Écrire Aucune solution sûre n’est proposée aux réfugies après la « fermeture » d’un camp de l’ile de Manus

Les services de base ont été retirés du centre de détention de l’île de Manus le 31 octobre, ce qui suscite de graves inquiétudes pour la santé et la sécurité de centaines de réfugiés. En plus d’avoir un accès limité à la nourriture, à l’eau, à l’électricité et aux soins médicaux, ces réfugiés et demandeurs d’asile sont exposés à des violences de la part de la population locale et des forces de sécurité de Papouasie-Nouvelle-Guinée.
Le 31 octobre, le gouvernement australien a retiré tout le personnel et tous les services du centre de détention de l’île de Manus, où des réfugiés et des demandeurs d’asile souffrent depuis presque cinq ans de la politique cruelle et illégale de traitement hors de ses frontières mise en œuvre par l’Australie. Plus de 600 personnes sont concernées et ont reçu l’ordre de se rendre dans des « centres de transit » qui sont trop petits et manquent de structures médicales et de mesures de sécurité adaptées.
Des centaines de réfugiés et de demandeurs d’asile vivant dans le centre de détention actuel ont déclaré qu’ils résisteraient au transfert car ils craignent pour leur sécurité. Des réfugiés ont déjà été attaqués par des habitants dans la ville de Lorengau, parfois armés de machettes, et plusieurs personnes ont été gravement blessées.
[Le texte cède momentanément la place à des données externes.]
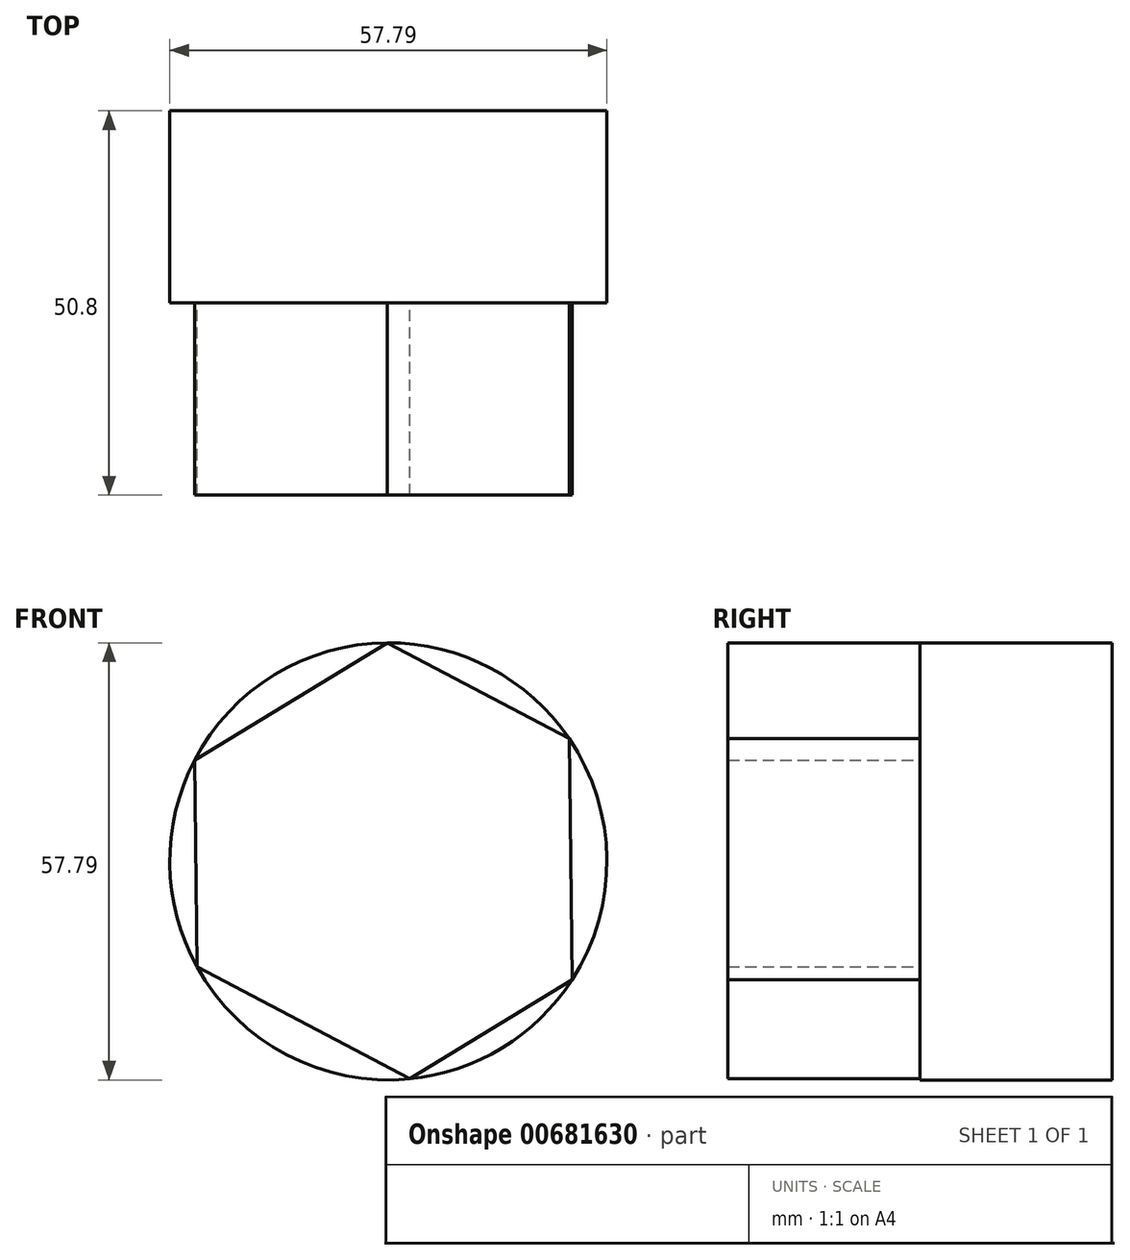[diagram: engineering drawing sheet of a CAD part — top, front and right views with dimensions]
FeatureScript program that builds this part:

Les autorités de Papouasie-Nouvelle-Guinée et d’Australie n’ont pas pris les mesures nécessaires pour protéger les réfugiés contre ces violences.
Au cours de la dernière semaine d’octobre, des réfugiés et des demandeurs d’asile ont reçu des médicaments en vrac qui doivent leur suffire pour un mois. Depuis, deux problèmes médicaux ont été signalés à Amnesty International – un cas de crise d’épilepsie et un cas de tentative d’automutilation – et aucune aide médicale n’a été fournie.
Depuis le 31 octobre, le centre n’est plus approvisionné en eau, en nourriture et en électricité et les hommes ont dû creuser le sol pour trouver de l’eau et recueillir l’eau de pluie dans des poubelles car leurs réserves d’eau s’épuisent. Le grave manque d’accès à des soins médicaux et la détérioration rapide des conditions sanitaires soulèvent de graves inquiétudes pour leur santé et leur bien-être.